===== Text passage =====

Abstract

In this paper, we highlight the importance for policy mobility research to engage with the ‘multiple temporalities’ of globally prevalent urban policy ideas to understand how these eventually come to shape localities incrementally, and as we show, in sometimes unexpected manners. Through the study of over 10 years of (failed) redevelopment policies in Cape Town’s East City, we formulate two distinct contributions to existing urban policy mobility research. Firstly, we show that looking at the micro-politics of policy mobility in particular places, and over time, can help elucidate how conflicts and resistance to globally mobile urban models shape which aspects of a policy solutions are rendered mobile or immobile, present or absent and, finally, what ends up being implemented in the local context through specific projects. Secondly, we expand on new materialist approaches to urban policy mobility, bringing insights from performativity theory, to look at how ideas and models come to be ‘enacted’ in the real world through various and, perhaps more importantly, uncoordinated means. Our case study shows that policy mobility research should attend to disparate, uncoordinated, more-than-human activities, and how these end up shaping places even in the absence of purposive planning. That way, we show how changing and complex configurations of more than human networks, objects, money, buildings, etc. support the concrete performance of abstract and mobile urban models – in place and over time.

===== Stored data =====

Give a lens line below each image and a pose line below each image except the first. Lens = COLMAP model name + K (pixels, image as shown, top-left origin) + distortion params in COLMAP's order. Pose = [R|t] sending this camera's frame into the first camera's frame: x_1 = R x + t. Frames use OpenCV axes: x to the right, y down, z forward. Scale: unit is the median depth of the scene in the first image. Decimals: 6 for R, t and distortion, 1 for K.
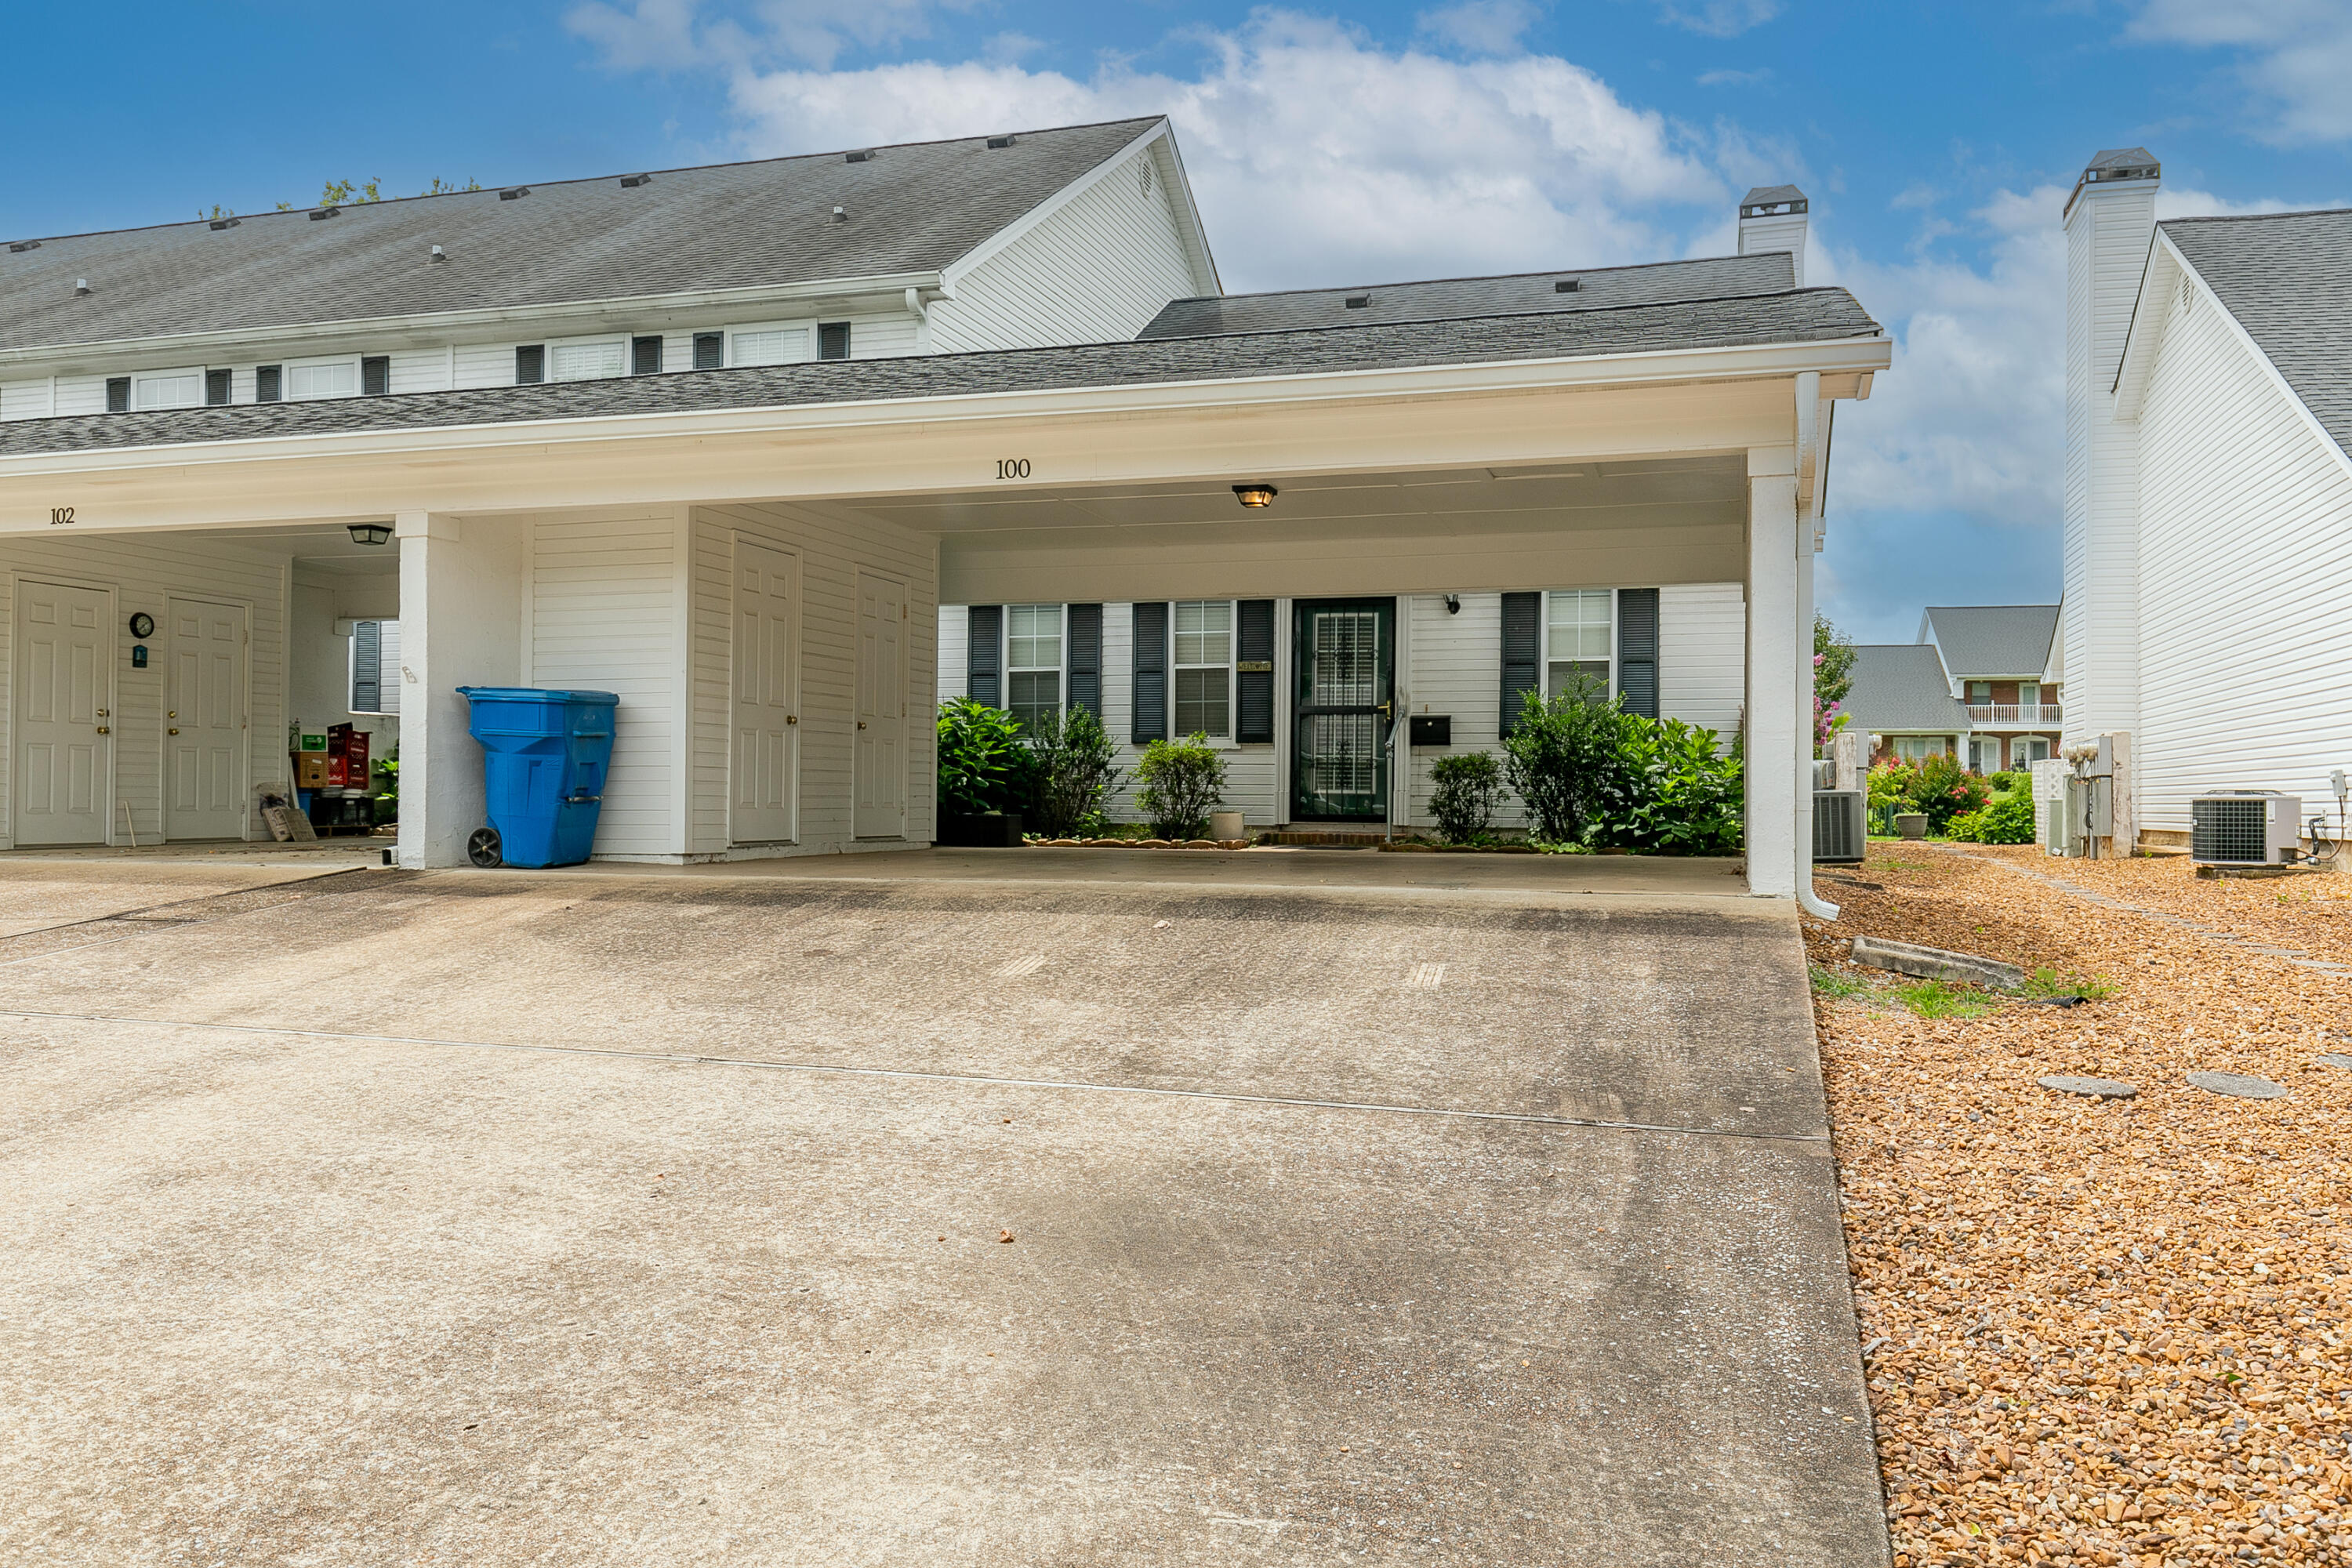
lens RADIAL K [[1703.8, 0, 1176.2], [0, 1703.8, 770.3], [0, 0, 1]] dist [-0.046989, 0.004832]
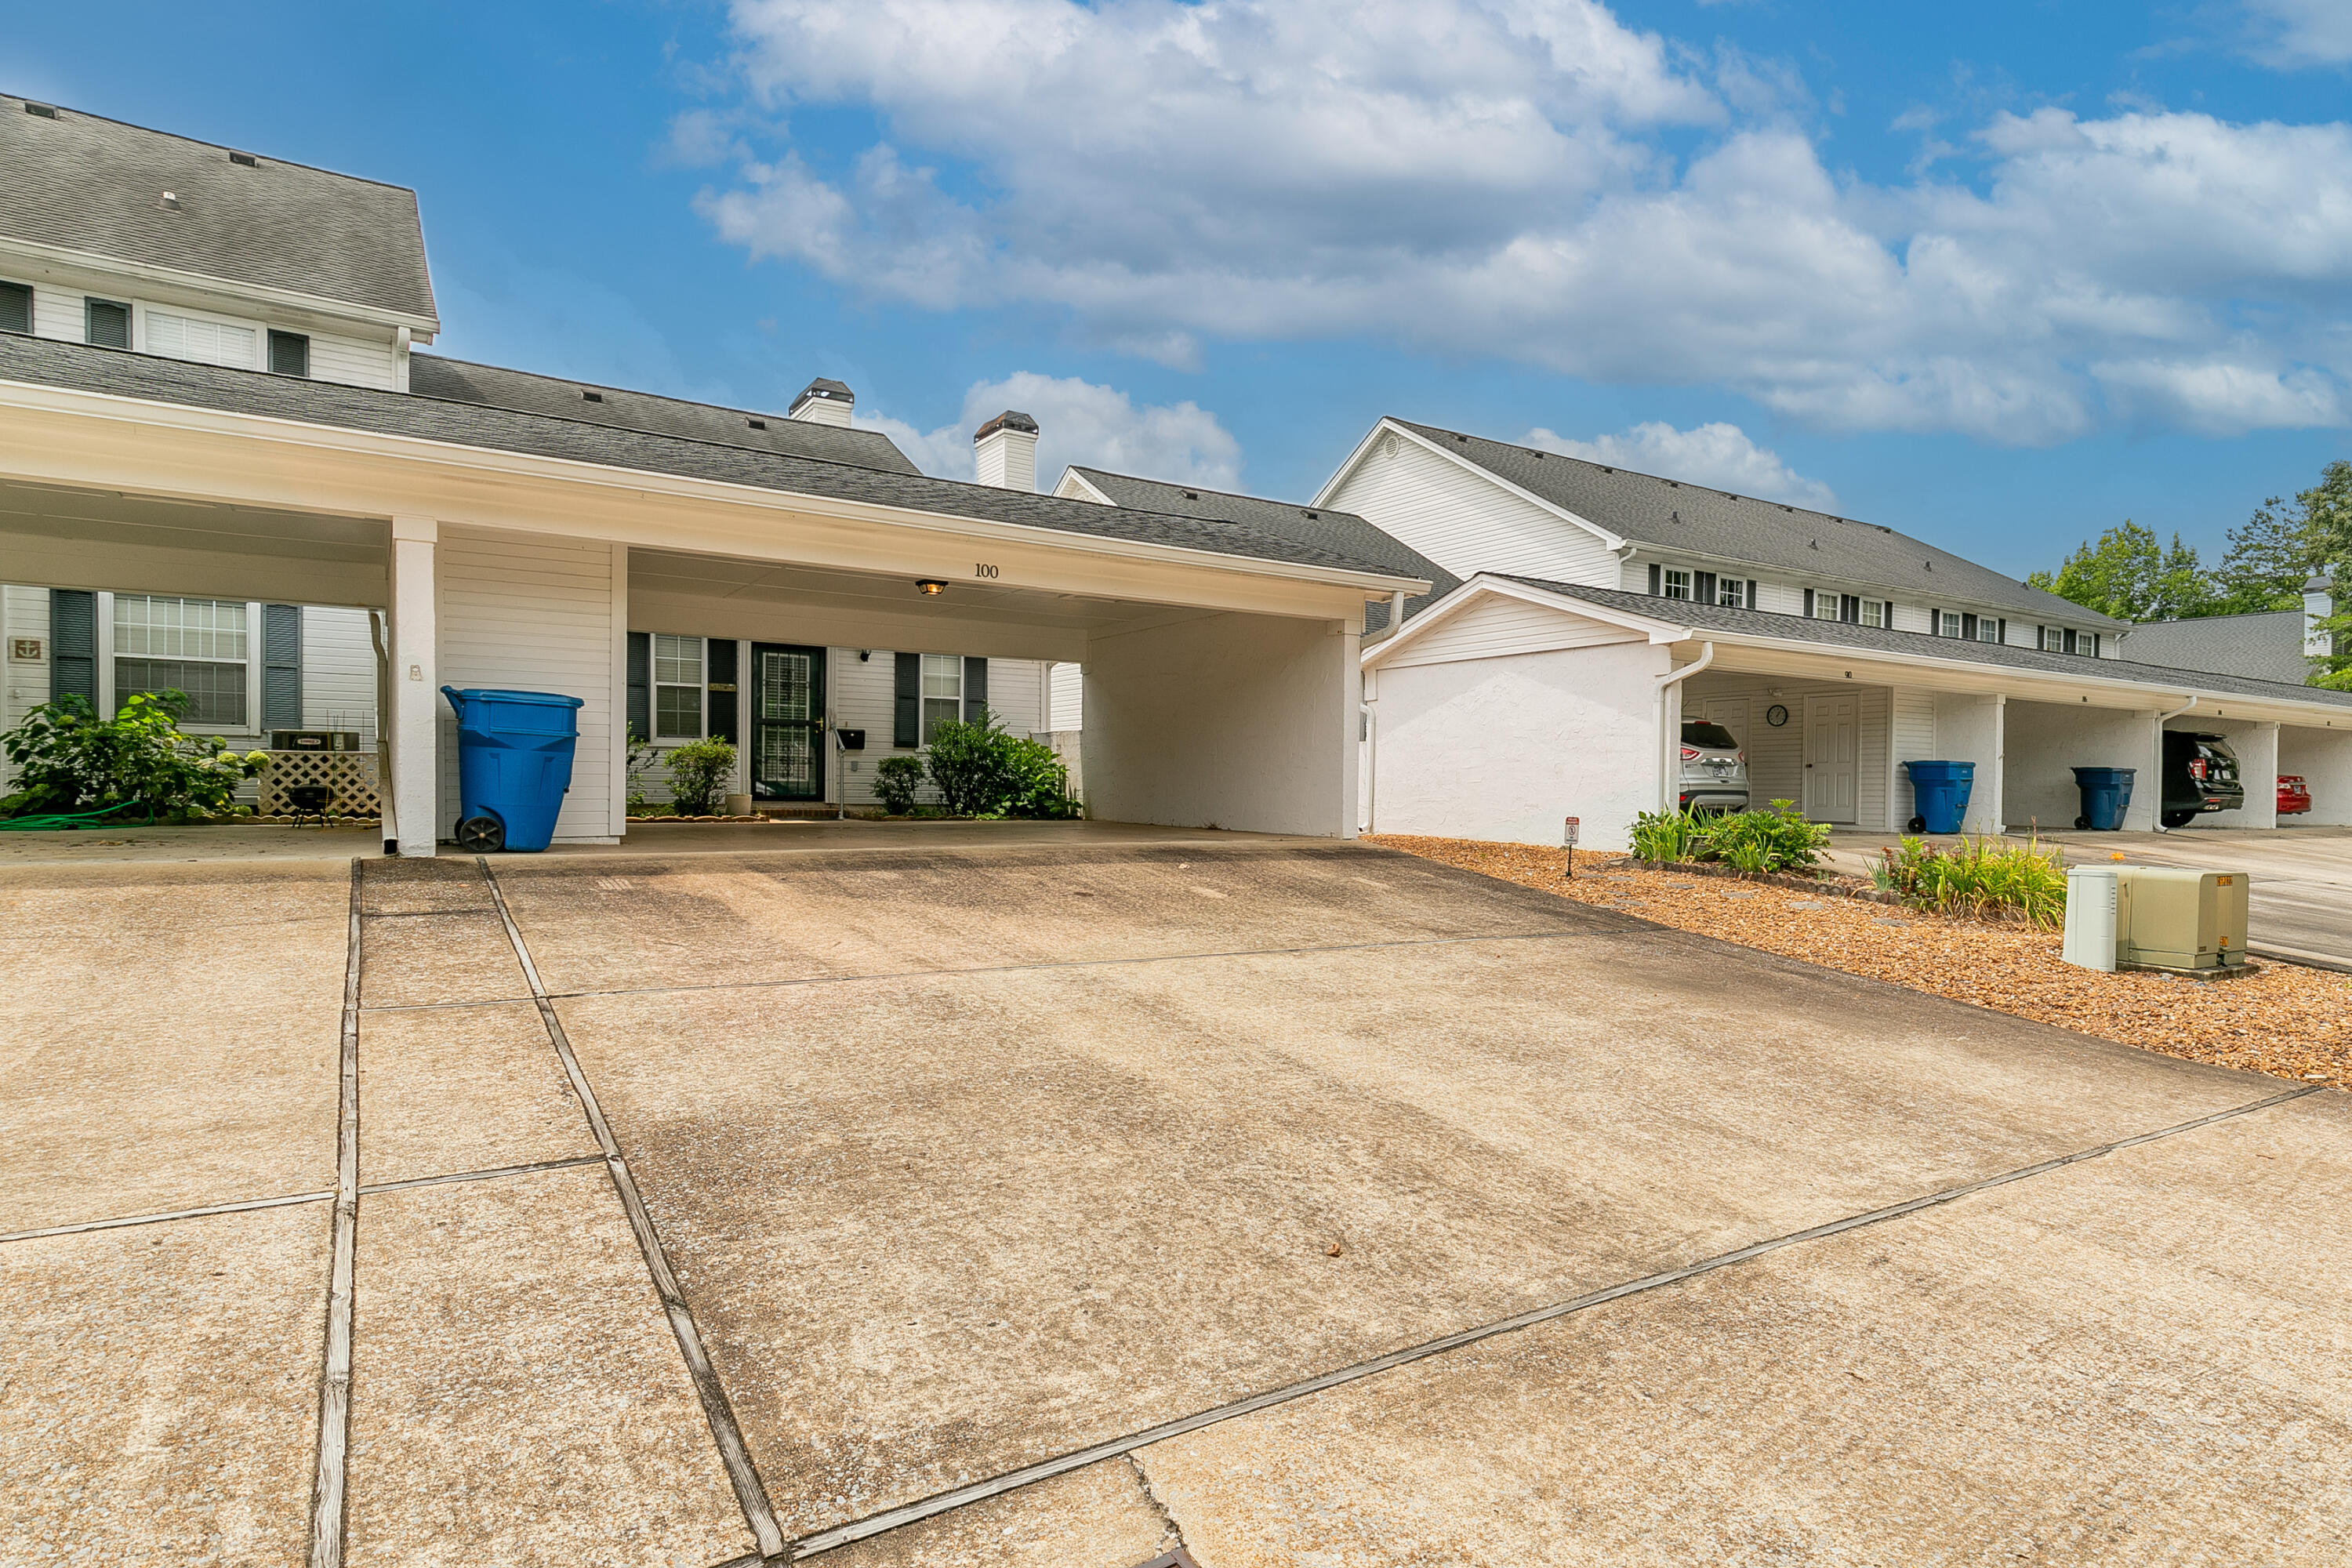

=====

According to the abstract, how many years of redevelopment policies in Cape Town's East City does the study cover?

Task response |
Over 10 years.